▶ [Task directions] Print the following records verbatim, omitting the pictures from your output.

---+---

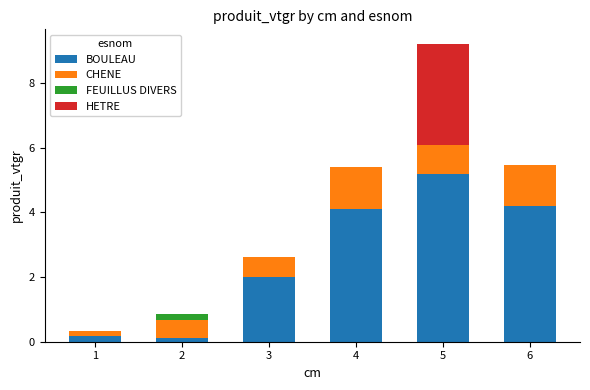

At which label does BOULEAU first exceed 4?

4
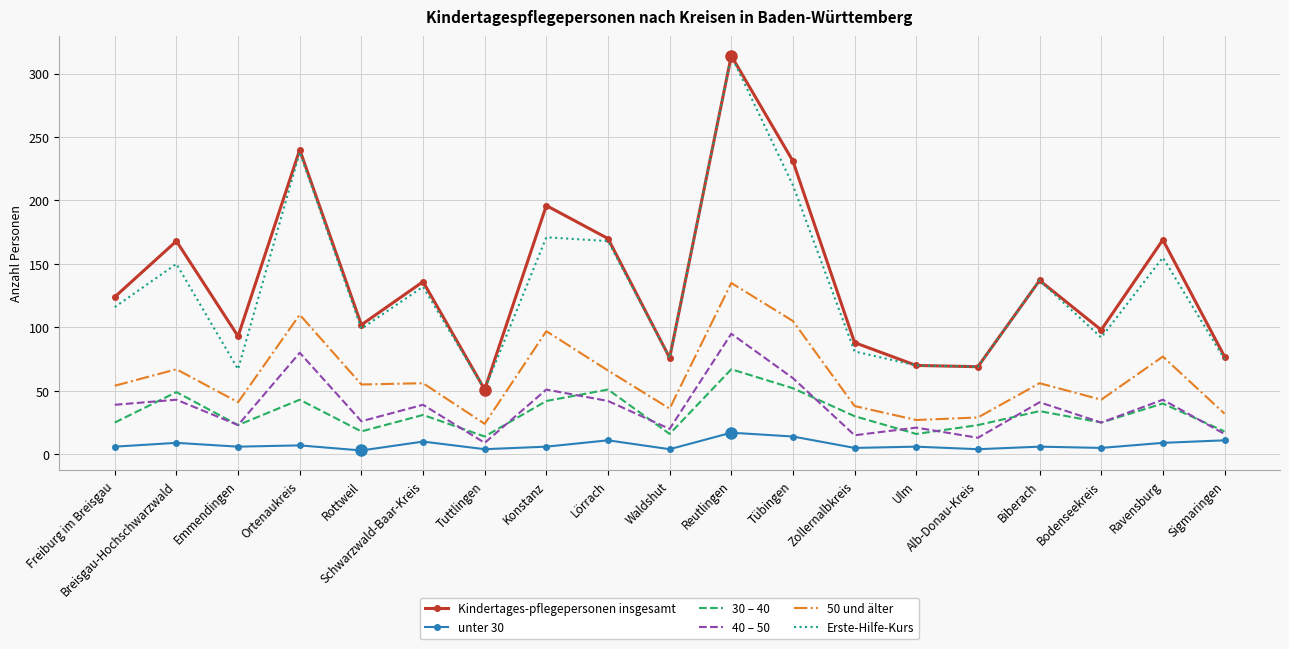

What is the average value of the 40 – 50 series?

37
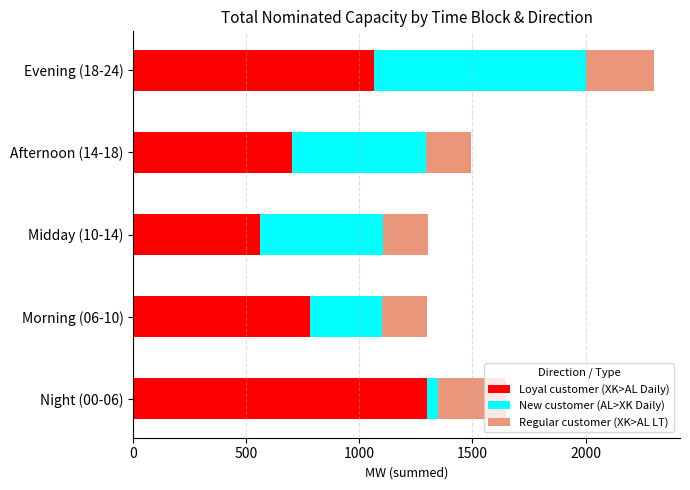

What are all the series names shown in the legend?

Loyal customer (XK>AL Daily), New customer (AL>XK Daily), Regular customer (XK>AL LT)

---+---

▶ [Written answer]
At which label does BOULEAU first exceed 4?

4

What is the average value of the 40 – 50 series?

37

What are all the series names shown in the legend?

Loyal customer (XK>AL Daily), New customer (AL>XK Daily), Regular customer (XK>AL LT)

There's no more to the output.